* **Goal of the exercise**
Reproduce the text of every one of the records below word for word. Leave the pictures out of your answer.

Pictures paired with source code
····················
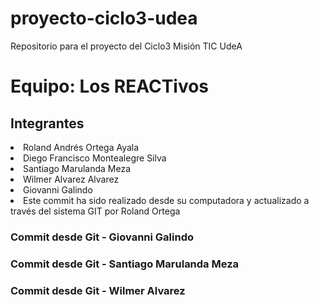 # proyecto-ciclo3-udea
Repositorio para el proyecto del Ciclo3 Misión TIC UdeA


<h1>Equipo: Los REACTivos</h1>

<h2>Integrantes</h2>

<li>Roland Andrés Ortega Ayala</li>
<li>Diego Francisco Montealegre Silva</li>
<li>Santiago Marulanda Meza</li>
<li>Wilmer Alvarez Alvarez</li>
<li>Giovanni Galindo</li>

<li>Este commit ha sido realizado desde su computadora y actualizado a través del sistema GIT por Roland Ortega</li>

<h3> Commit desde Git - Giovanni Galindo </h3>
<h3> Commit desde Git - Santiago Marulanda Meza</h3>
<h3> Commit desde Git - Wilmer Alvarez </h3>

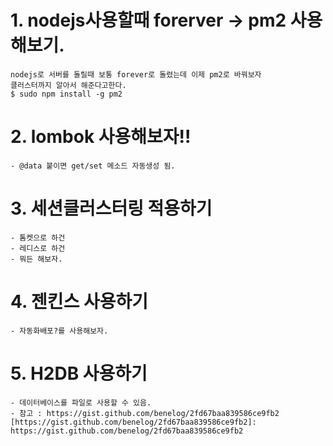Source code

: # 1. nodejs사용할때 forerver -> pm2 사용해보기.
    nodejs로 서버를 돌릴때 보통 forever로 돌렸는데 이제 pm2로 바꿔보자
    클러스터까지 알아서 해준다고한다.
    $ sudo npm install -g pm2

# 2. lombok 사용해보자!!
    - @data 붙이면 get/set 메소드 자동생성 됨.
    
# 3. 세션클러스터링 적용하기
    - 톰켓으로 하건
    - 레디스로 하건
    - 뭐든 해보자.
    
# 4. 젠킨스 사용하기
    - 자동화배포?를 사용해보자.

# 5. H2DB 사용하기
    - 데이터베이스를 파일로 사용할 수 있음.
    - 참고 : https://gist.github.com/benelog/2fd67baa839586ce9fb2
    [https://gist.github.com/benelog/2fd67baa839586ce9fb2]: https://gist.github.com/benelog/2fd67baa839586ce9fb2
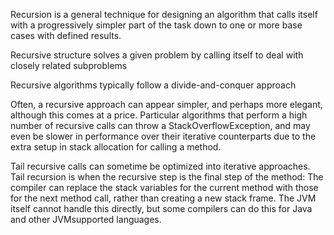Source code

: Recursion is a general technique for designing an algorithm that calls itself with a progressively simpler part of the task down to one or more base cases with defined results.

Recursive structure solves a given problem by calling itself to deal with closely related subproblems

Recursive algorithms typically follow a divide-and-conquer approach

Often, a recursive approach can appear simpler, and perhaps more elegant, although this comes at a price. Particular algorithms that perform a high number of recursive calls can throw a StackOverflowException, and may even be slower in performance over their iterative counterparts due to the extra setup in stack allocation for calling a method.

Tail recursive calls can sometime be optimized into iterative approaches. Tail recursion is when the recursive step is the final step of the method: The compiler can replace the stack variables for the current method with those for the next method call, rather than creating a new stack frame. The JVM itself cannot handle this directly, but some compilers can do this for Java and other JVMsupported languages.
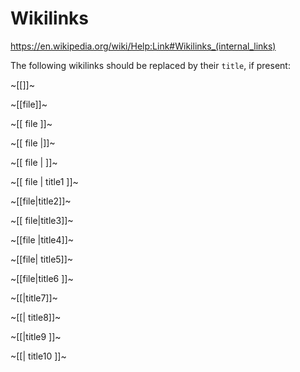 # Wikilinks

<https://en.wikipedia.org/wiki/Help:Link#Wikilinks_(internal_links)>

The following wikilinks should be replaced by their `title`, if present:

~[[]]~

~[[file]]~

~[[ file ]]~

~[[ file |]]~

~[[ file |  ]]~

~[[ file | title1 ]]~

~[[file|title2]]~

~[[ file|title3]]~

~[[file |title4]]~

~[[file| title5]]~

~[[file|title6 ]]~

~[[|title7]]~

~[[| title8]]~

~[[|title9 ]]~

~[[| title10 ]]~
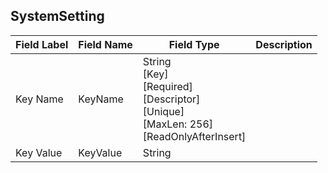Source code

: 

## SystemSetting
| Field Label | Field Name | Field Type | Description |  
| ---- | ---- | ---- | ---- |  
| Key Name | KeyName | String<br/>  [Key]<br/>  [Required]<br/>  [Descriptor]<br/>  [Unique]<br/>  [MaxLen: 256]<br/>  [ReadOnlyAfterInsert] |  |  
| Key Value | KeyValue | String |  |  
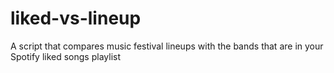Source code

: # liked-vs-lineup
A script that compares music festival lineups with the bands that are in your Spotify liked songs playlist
····················
* **Result of the task**
 # proyecto-ciclo3-udea
Repositorio para el proyecto del Ciclo3 Misión TIC UdeA


<h1>Equipo: Los REACTivos</h1>

<h2>Integrantes</h2>

<li>Roland Andrés Ortega Ayala</li>
<li>Diego Francisco Montealegre Silva</li>
<li>Santiago Marulanda Meza</li>
<li>Wilmer Alvarez Alvarez</li>
<li>Giovanni Galindo</li>

<li>Este commit ha sido realizado desde su computadora y actualizado a través del sistema GIT por Roland Ortega</li>

<h3> Commit desde Git - Giovanni Galindo </h3>
<h3> Commit desde Git - Santiago Marulanda Meza</h3>
<h3> Commit desde Git - Wilmer Alvarez </h3>

Source code

: # 1. nodejs사용할때 forerver -> pm2 사용해보기.
    nodejs로 서버를 돌릴때 보통 forever로 돌렸는데 이제 pm2로 바꿔보자
    클러스터까지 알아서 해준다고한다.
    $ sudo npm install -g pm2

# 2. lombok 사용해보자!!
    - @data 붙이면 get/set 메소드 자동생성 됨.
    
# 3. 세션클러스터링 적용하기
    - 톰켓으로 하건
    - 레디스로 하건
    - 뭐든 해보자.
    
# 4. 젠킨스 사용하기
    - 자동화배포?를 사용해보자.

# 5. H2DB 사용하기
    - 데이터베이스를 파일로 사용할 수 있음.
    - 참고 : https://gist.github.com/benelog/2fd67baa839586ce9fb2
    [https://gist.github.com/benelog/2fd67baa839586ce9fb2]: https://gist.github.com/benelog/2fd67baa839586ce9fb2
Source code

: Recursion is a general technique for designing an algorithm that calls itself with a progressively simpler part of the task down to one or more base cases with defined results.

Recursive structure solves a given problem by calling itself to deal with closely related subproblems

Recursive algorithms typically follow a divide-and-conquer approach

Often, a recursive approach can appear simpler, and perhaps more elegant, although this comes at a price. Particular algorithms that perform a high number of recursive calls can throw a StackOverflowException, and may even be slower in performance over their iterative counterparts due to the extra setup in stack allocation for calling a method.

Tail recursive calls can sometime be optimized into iterative approaches. Tail recursion is when the recursive step is the final step of the method: The compiler can replace the stack variables for the current method with those for the next method call, rather than creating a new stack frame. The JVM itself cannot handle this directly, but some compilers can do this for Java and other JVMsupported languages.
 # Wikilinks

<https://en.wikipedia.org/wiki/Help:Link#Wikilinks_(internal_links)>

The following wikilinks should be replaced by their `title`, if present:

~[[]]~

~[[file]]~

~[[ file ]]~

~[[ file |]]~

~[[ file |  ]]~

~[[ file | title1 ]]~

~[[file|title2]]~

~[[ file|title3]]~

~[[file |title4]]~

~[[file| title5]]~

~[[file|title6 ]]~

~[[|title7]]~

~[[| title8]]~

~[[|title9 ]]~

~[[| title10 ]]~
Source code

: 

## SystemSetting
| Field Label | Field Name | Field Type | Description |  
| ---- | ---- | ---- | ---- |  
| Key Name | KeyName | String<br/>  [Key]<br/>  [Required]<br/>  [Descriptor]<br/>  [Unique]<br/>  [MaxLen: 256]<br/>  [ReadOnlyAfterInsert] |  |  
| Key Value | KeyValue | String |  |  
Source code

: # liked-vs-lineup
A script that compares music festival lineups with the bands that are in your Spotify liked songs playlist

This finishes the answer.